Hi,
I am stuck trying to index only the nouns of german and english texts.
(very similar to http://wiki.apache.org/solr/OpenNLP#Full_Example)
First try was to use UIMA with the HMMTagger:
<processor
class="org.apache.solr.uima.processor.UIMAUpdateRequestProcessorFactory">
<lst name="uimaConfig">
<lst name="runtimeParameters"></lst>
<str
name="analysisEngine">/org/apache/uima/desc/AggregateSentenceAE.xml</str>
<bool name="ignoreErrors">false</bool>
<lst name="analyzeFields">
<bool name="merge">false</bool>
<arr name="fields"><str>albody</str></arr>
</lst>
<lst name="fieldMappings">
<lst name="type">
<str name="name">org.apache.uima.SentenceAnnotation</str>
<lst name="mapping">
<str name="feature">coveredText</str>
<str name="field">albody2</str>
</lst>
</lst>
</lst>
</lst>
</processor>
- But how do I set the ModelFile to use the german corpus?

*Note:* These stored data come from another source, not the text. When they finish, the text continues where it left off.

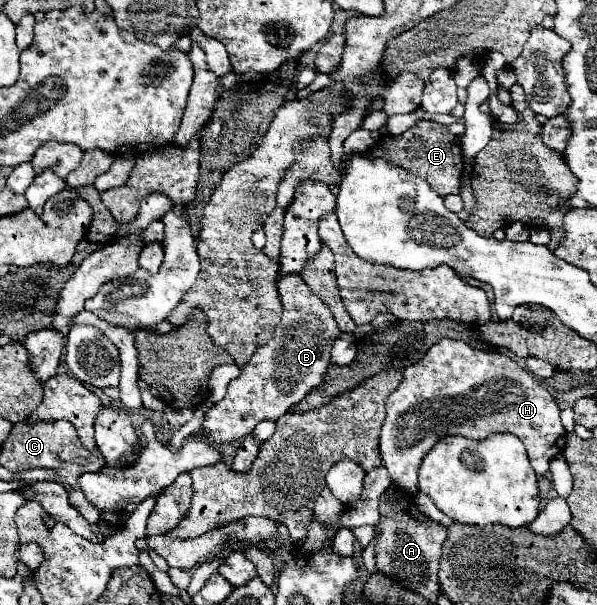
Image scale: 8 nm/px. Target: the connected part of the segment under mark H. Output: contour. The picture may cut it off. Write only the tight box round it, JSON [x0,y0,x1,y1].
[380,340,564,494]

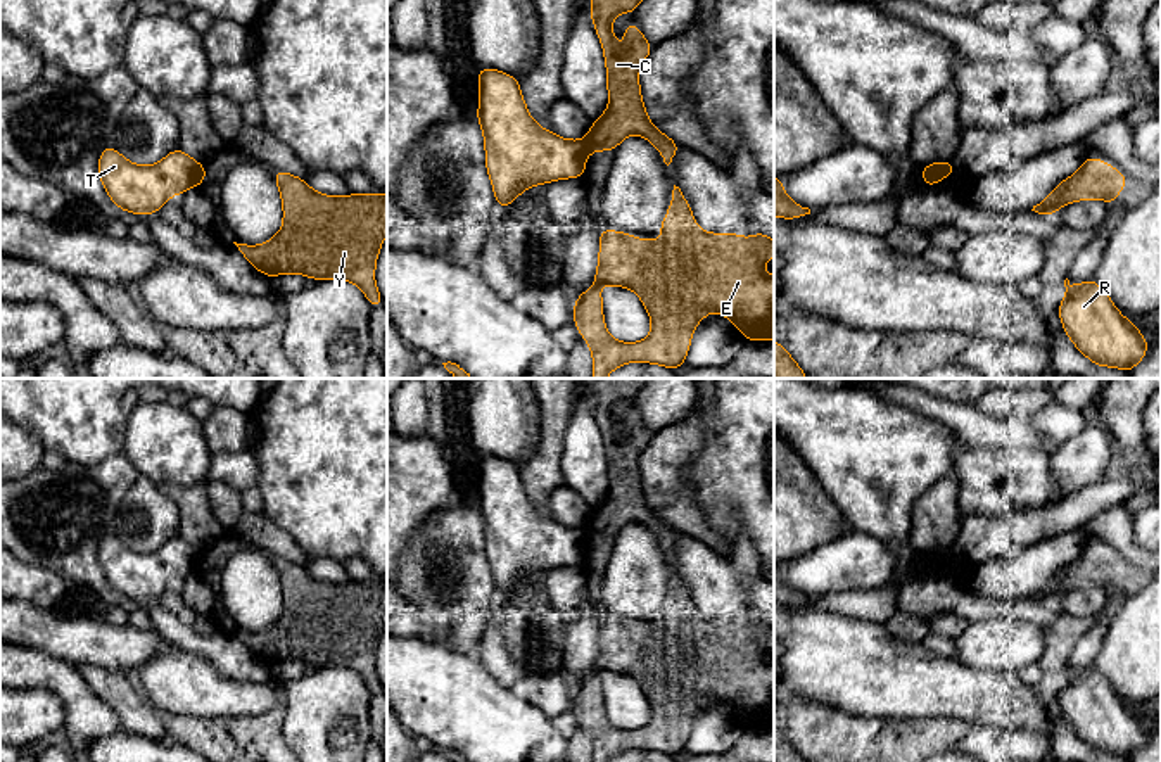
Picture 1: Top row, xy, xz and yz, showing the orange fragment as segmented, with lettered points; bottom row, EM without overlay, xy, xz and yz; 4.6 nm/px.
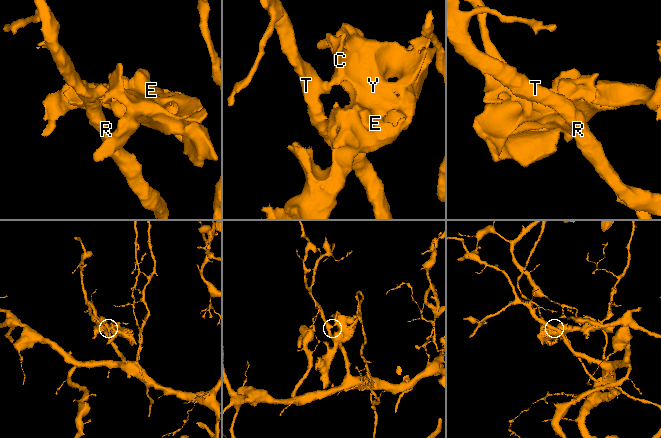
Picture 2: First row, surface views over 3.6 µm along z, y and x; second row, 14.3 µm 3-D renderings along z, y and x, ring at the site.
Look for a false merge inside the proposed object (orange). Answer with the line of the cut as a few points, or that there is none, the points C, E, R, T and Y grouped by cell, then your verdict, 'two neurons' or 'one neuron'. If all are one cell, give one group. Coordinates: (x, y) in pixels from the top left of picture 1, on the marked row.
xz (583, 140), (586, 154) | C E Y / R T | two neurons

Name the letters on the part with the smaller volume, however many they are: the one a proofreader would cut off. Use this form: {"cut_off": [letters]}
{"cut_off": ["C", "E", "Y"]}

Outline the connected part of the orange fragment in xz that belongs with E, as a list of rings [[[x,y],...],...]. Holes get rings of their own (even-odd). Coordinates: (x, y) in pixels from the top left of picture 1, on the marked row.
[[[674,185],[670,207],[660,225],[662,240],[643,240],[603,228],[594,283],[574,302],[574,323],[593,352],[593,378],[606,378],[622,365],[643,361],[677,370],[684,365],[691,335],[707,313],[727,316],[750,340],[774,340],[774,275],[764,275],[764,263],[774,256],[774,242],[760,230],[752,237],[731,232],[707,233]],[[601,285],[631,289],[651,318],[651,333],[643,342],[619,342],[606,332]]]

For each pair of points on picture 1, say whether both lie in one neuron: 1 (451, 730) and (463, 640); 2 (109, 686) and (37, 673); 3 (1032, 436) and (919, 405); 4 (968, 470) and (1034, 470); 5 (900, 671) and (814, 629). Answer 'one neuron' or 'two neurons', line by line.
1: two neurons
2: two neurons
3: one neuron
4: one neuron
5: one neuron

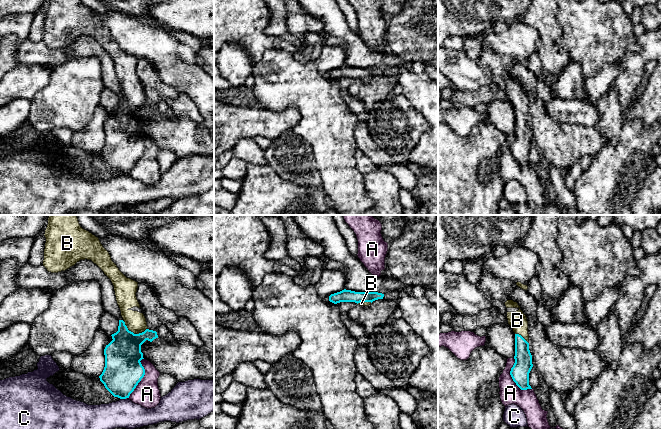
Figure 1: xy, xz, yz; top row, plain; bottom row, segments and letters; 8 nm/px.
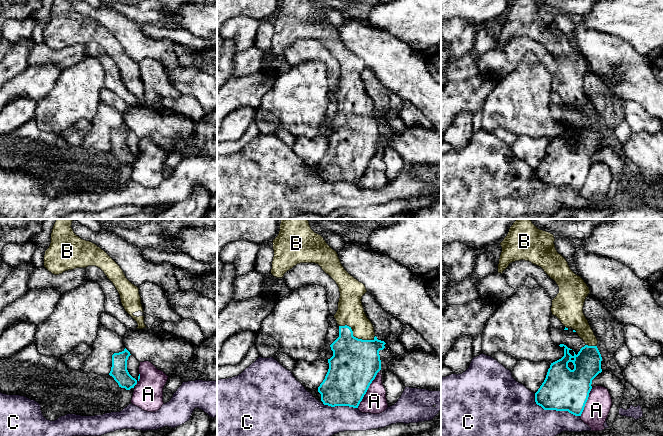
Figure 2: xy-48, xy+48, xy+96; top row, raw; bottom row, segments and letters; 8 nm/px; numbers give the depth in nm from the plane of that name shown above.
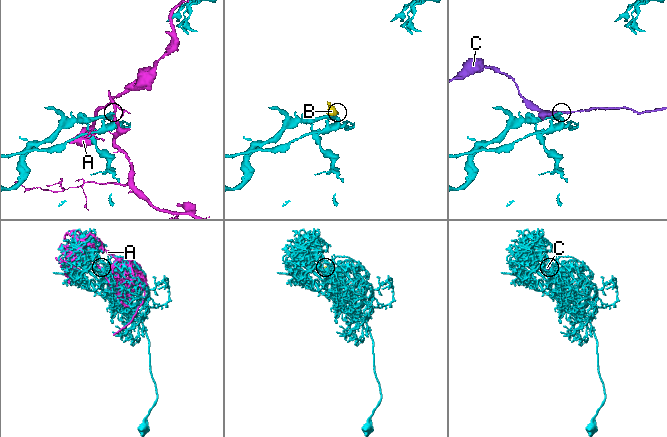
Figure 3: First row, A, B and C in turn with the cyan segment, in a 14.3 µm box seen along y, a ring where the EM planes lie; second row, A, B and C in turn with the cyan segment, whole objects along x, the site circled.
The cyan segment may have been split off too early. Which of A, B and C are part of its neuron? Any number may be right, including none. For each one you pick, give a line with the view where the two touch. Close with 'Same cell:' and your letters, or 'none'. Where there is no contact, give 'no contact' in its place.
B: meets cyan in xy
Same cell: B

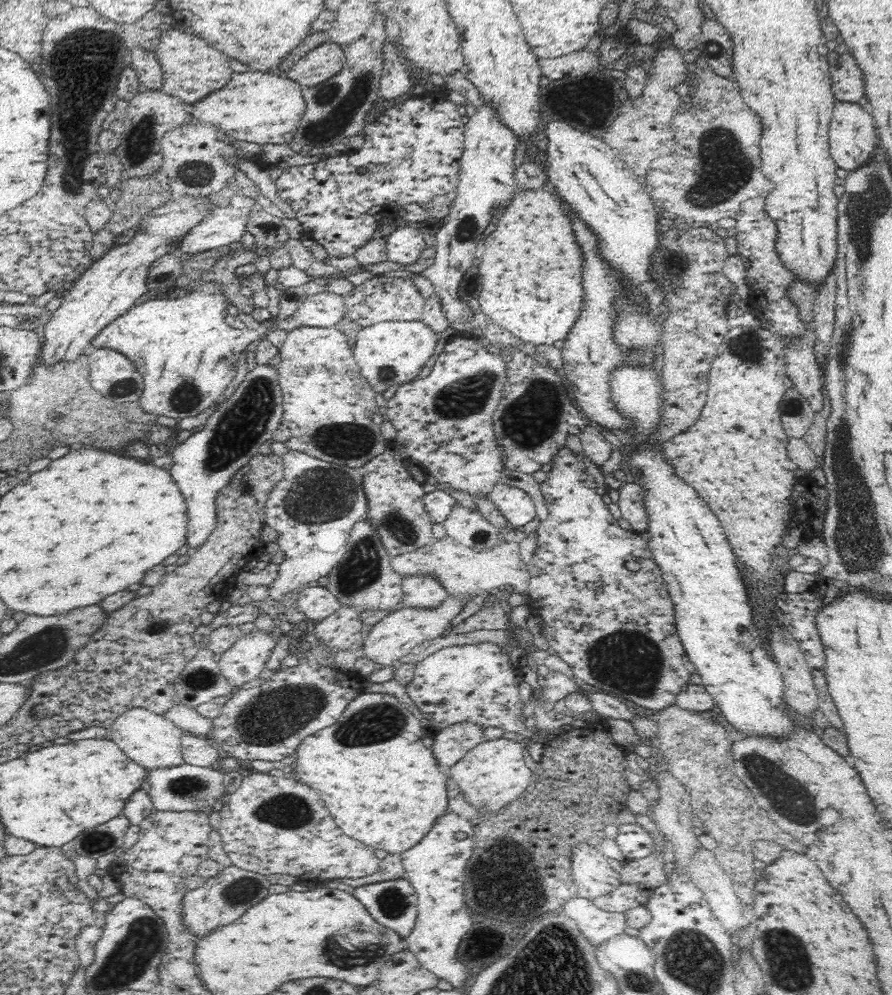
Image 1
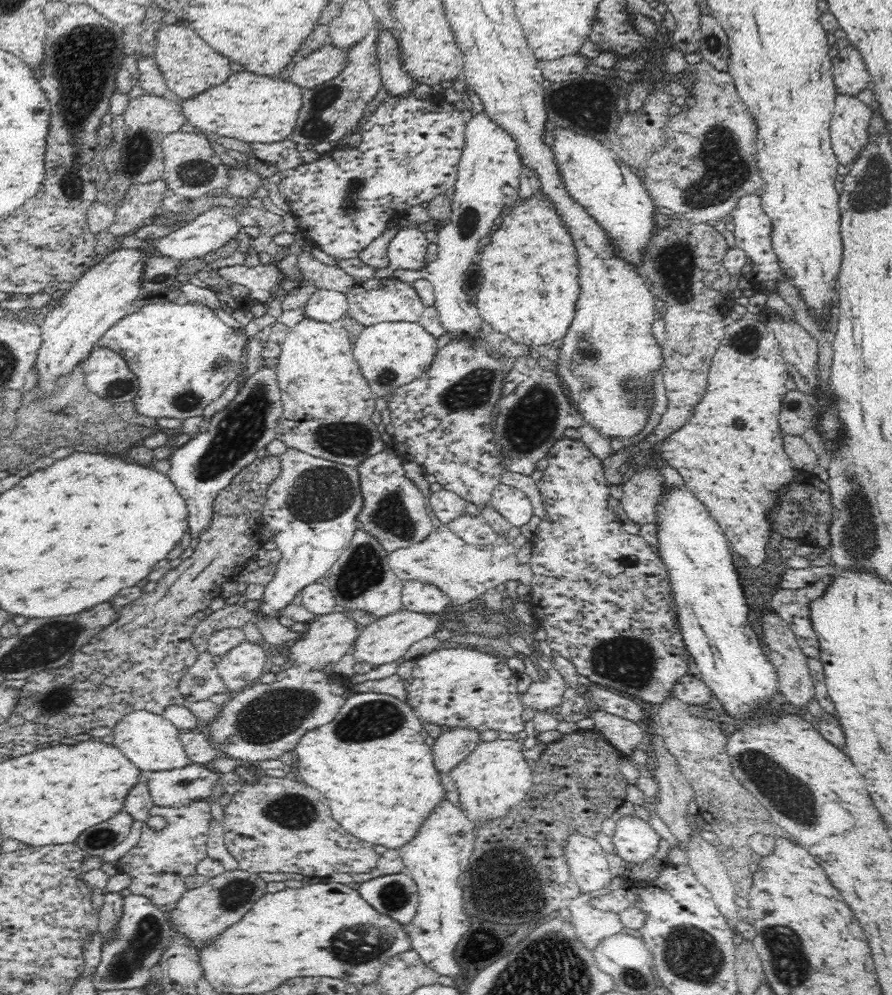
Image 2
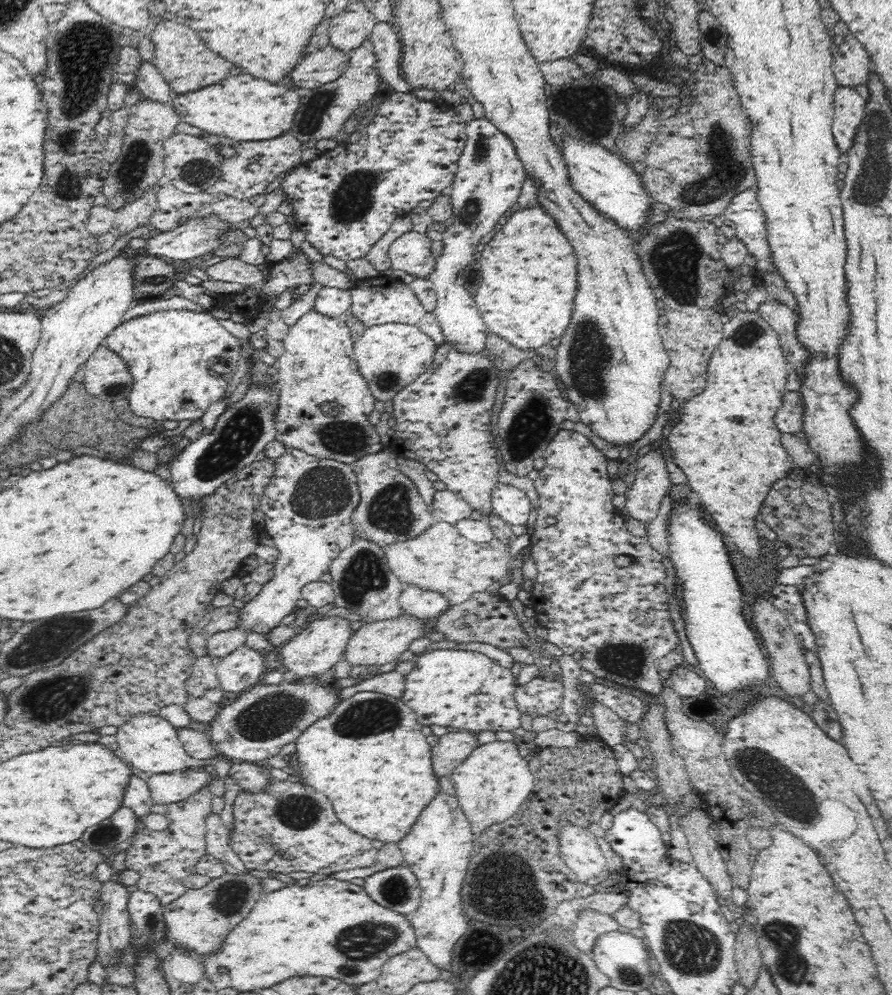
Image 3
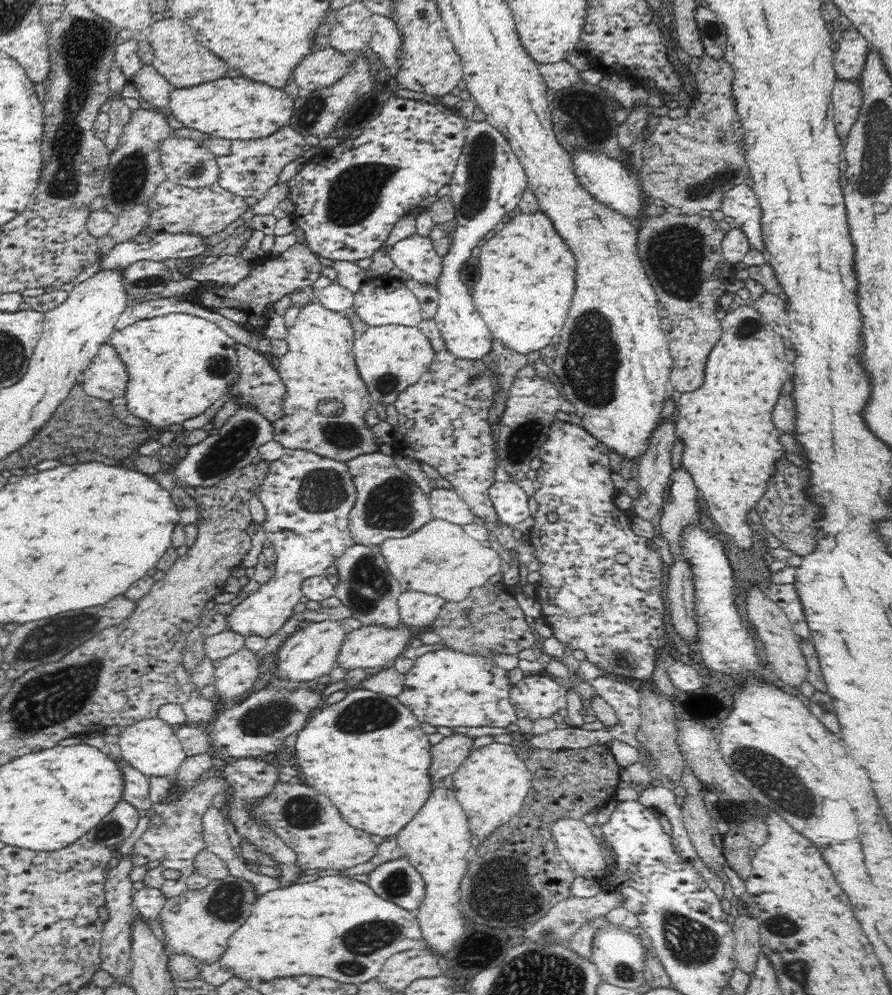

- What about language identification?
-- How do I use the right corpus/tagger based on the language?
-- Should this be done in UIMA (how?) or via solr contrib/langid field mapping?
- How to remove non nouns in the annotated field?
Second try is to use OpenNLP and to apply the patch
https://issues.apache.org/jira/browse/LUCENE-2899
But the patch seems to be a bit out of date.
Currently I try to get it to work with solr 4.1.
Any pointers appreciated :-)
Regards,
Kai Gülzau